Ce serait bien si cela n’avait pas d’effet d’entraînement. Nous savons (mais de nombreux politiciens l’ignorent) que l’augmentation de la demande pour une ressource rare fait monter son prix. Le système de dépôt de 5 pour cent n’est pas différent car il « aide » certains acheteurs d’une première maison (y compris ceux qui n’en ont pas vraiment besoin) à acheter maintenant plutôt que plus tard.
Cela ne fait cependant rien pour réduire l’énorme emprunt auquel ils seront confrontés. Et pour ceux qui ne peuvent pas entrer plus tôt (parce qu’ils ne gagnent pas assez ou ne peuvent pas rassembler un dépôt de 5 pour cent), cela les laisse dans une situation encore pire parce que la demande plus élevée (combinée à une offre limitée de maisons) pousse les prix de l’immobilier encore plus hors de leur portée.
Pour de nombreux acheteurs d’une première maison, en particulier ceux qui sont les plus éloignés des moyens financiers, la politique les laisse dans une situation encore pire. De nombreuses économies réalisées par les acheteurs d’une première maison en évitant l’assurance hypothécaire des prêteurs seront probablement simplement ajoutées par les agents immobiliers et les vendeurs à leur prix demandé – ils détiennent le pouvoir lorsque la demande dépasse l’offre.
Pour être honnête, l’impact sur les prix a été exagéré par beaucoup, y compris par les libéraux qui critiquent (à juste titre) la suppression par le parti travailliste des limites de revenus et des plafonds sur le prix des propriétés éligibles au programme.
Sur environ 57 000 logements achetés le mois dernier (lorsque le programme a été élargi), près de 5 800 l’ont été grâce à ce programme, contre 3 900 à la même époque l’année dernière.

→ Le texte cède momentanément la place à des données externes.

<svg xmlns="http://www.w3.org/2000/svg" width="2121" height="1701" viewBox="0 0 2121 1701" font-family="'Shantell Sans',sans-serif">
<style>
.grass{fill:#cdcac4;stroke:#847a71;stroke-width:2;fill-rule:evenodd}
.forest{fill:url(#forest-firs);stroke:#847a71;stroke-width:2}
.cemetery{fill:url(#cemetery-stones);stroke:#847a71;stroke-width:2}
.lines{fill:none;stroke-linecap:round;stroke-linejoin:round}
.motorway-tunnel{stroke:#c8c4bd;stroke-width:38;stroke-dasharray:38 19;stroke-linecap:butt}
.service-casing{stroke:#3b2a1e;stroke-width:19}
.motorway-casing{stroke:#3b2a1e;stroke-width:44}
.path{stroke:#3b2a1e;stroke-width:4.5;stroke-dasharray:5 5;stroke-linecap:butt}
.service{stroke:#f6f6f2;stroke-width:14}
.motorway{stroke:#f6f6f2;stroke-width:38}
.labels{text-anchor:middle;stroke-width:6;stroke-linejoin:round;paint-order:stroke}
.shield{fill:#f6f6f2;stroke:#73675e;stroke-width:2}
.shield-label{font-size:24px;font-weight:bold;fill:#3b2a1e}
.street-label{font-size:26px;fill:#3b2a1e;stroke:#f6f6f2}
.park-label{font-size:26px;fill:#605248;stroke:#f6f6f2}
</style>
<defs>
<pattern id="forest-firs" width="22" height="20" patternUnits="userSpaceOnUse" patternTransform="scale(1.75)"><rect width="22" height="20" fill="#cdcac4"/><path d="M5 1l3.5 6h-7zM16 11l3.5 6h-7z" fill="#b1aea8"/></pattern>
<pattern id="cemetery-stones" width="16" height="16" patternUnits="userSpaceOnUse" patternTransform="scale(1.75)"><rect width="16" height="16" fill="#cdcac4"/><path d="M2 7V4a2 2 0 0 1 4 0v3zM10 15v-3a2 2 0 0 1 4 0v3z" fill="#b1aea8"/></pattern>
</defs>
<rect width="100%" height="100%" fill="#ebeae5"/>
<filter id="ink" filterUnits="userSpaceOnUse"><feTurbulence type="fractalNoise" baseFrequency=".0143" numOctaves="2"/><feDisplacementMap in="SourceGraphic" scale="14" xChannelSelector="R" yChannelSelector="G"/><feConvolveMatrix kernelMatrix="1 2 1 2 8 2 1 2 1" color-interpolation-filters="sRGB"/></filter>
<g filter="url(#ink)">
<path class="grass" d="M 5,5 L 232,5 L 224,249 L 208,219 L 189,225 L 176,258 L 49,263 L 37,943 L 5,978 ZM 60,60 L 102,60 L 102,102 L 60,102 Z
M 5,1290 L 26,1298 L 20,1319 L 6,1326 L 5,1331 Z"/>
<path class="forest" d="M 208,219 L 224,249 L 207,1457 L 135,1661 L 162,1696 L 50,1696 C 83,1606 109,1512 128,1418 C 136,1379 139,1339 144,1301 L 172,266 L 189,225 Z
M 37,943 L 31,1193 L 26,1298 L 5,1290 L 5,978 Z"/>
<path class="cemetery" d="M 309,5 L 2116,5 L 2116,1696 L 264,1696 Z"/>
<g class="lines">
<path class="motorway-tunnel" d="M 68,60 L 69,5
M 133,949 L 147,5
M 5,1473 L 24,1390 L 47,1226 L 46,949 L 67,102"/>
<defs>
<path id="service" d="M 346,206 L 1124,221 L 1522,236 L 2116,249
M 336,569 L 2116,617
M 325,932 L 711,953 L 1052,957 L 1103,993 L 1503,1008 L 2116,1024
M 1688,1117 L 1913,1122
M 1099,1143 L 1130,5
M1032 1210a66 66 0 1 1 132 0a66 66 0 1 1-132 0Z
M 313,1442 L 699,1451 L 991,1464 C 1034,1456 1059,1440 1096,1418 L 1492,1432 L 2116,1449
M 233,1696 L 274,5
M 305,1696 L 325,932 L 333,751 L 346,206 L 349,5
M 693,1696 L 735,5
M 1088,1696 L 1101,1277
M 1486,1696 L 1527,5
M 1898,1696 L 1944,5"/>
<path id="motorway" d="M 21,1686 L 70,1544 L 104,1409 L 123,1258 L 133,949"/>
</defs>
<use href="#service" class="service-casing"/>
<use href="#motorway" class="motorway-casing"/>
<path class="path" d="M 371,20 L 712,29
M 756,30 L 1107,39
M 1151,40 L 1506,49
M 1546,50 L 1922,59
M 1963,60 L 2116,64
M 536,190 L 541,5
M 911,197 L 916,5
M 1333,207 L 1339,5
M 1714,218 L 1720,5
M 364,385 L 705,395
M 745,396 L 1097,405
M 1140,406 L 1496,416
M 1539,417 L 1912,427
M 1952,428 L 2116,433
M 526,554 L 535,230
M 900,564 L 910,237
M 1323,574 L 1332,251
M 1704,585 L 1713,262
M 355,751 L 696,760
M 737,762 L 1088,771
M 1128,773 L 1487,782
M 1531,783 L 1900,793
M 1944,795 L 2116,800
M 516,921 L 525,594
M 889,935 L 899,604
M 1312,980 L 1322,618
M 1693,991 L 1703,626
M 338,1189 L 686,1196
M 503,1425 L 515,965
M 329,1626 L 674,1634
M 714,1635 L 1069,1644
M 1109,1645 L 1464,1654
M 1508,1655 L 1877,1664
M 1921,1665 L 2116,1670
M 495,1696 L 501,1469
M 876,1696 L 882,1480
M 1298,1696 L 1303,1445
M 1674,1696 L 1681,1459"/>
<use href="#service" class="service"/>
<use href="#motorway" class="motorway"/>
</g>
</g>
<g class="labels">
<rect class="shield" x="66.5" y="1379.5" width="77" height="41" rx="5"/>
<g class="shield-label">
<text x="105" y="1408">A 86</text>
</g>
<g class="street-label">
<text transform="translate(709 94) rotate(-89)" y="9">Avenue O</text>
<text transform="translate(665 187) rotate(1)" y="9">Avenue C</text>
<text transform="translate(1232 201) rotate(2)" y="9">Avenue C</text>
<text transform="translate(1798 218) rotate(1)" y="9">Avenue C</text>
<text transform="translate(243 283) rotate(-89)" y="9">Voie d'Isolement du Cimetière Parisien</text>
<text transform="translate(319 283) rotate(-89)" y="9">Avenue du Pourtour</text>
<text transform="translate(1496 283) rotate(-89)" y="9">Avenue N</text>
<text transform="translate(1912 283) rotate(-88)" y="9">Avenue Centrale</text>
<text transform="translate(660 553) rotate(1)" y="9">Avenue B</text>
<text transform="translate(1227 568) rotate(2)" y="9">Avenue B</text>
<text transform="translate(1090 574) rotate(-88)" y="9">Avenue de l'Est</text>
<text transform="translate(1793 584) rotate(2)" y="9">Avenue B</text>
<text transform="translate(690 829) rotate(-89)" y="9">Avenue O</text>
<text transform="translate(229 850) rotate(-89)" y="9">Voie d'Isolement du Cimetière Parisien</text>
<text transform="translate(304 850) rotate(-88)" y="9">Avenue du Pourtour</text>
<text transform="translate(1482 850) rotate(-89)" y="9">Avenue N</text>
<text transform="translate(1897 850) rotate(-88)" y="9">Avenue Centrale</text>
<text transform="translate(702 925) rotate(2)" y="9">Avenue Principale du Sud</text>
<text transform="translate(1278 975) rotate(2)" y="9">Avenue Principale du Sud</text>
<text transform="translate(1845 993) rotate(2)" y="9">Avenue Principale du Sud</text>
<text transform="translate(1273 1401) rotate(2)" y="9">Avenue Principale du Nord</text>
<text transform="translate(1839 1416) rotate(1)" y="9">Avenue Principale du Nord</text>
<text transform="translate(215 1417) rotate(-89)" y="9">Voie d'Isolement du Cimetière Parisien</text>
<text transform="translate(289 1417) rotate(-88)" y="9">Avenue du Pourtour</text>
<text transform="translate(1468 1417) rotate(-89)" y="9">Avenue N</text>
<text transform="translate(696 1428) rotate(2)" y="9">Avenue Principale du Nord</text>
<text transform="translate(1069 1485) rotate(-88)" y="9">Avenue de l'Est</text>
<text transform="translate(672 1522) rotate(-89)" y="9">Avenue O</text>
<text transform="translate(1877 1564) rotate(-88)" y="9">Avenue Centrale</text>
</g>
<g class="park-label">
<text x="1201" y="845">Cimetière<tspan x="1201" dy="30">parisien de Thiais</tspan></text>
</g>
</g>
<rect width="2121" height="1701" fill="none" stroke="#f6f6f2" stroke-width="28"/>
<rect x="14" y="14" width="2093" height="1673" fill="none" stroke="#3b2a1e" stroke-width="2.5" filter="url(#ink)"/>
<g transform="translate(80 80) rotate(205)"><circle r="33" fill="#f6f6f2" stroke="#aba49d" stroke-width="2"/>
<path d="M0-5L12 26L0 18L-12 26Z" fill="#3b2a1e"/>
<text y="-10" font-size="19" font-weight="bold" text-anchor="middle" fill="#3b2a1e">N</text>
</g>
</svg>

Cela est conforme aux estimations du Trésor, qui concluait que l’impact de l’expansion serait une hausse des prix de l’immobilier dans le pays d’environ 0,6 pour cent sur six ans.
Bien sûr, ce n’est pas énorme – surtout si on le compare à l’effet d’autres facteurs tels que les taux d’intérêt (même s’il est important de se rappeler que le rôle de la Reserve Bank n’est pas de s’occuper des prix de l’immobilier). Mais prétendre que le programme aide tous les premiers acheteurs de logement est trompeur. Les gagnants sont ceux qui possèdent déjà un bien immobilier.
Étant donné qu’environ les deux tiers des Australiens possèdent au moins une maison, il n’est pas entièrement surprenant que nos principaux partis veillent aux intérêts de la majorité. Et c’est peut-être la raison pour laquelle on fait si peu de bruit à propos d’une politique qui ne fait pas vraiment ce qu’elle dit sur l’emballage.
C’est une politique intelligente, car cette politique est présentée comme un moyen d’aider les premiers acheteurs de maison (dont certains le croiront ou bénéficieront personnellement d’un déménagement anticipé), et les propriétaires existants continuent de voir la valeur de leurs propriétés grimper.
Si le gouvernement reconnaissait que le programme n’aide qu’une partie des premiers acheteurs de logement, il serait plus honnête. Mais il y a rarement de la place pour la nuance en politique, et il y a rarement une grande volonté de la part des politiciens de reconnaître où ils pourraient se tromper.
Il faut reconnaître que les travaillistes examinent l’abordabilité du logement sous plusieurs angles, en fixant des objectifs ambitieux et en prenant des mesures pour stimuler l’offre.
Qu’ils en fassent assez est une autre question. Mais les travaillistes ont investi des milliards de dollars dans la construction de davantage de logements – et se sont même aventurés sur le territoire traditionnellement libéral de la réduction des formalités administratives en suspendant les modifications du Code national de construction dans le but de faciliter la tâche des constructeurs.
Un domaine que les deux principaux partis hésitent à aborder est celui de la fiscalité : il s’agit de revoir les incitations en place pour les investisseurs qui achètent souvent des logements existants (ce qui fait monter les prix) plutôt que d’investir dans la construction de nouveaux logements. C’est une grande occasion manquée d’aider les premiers acheteurs de maison.
En ce qui concerne le système de dépôt de 5 pour cent, l’interprétation la plus douce, tant pour les libéraux que pour les travaillistes, est que leur cœur est à la bonne place, mais pas leur tête.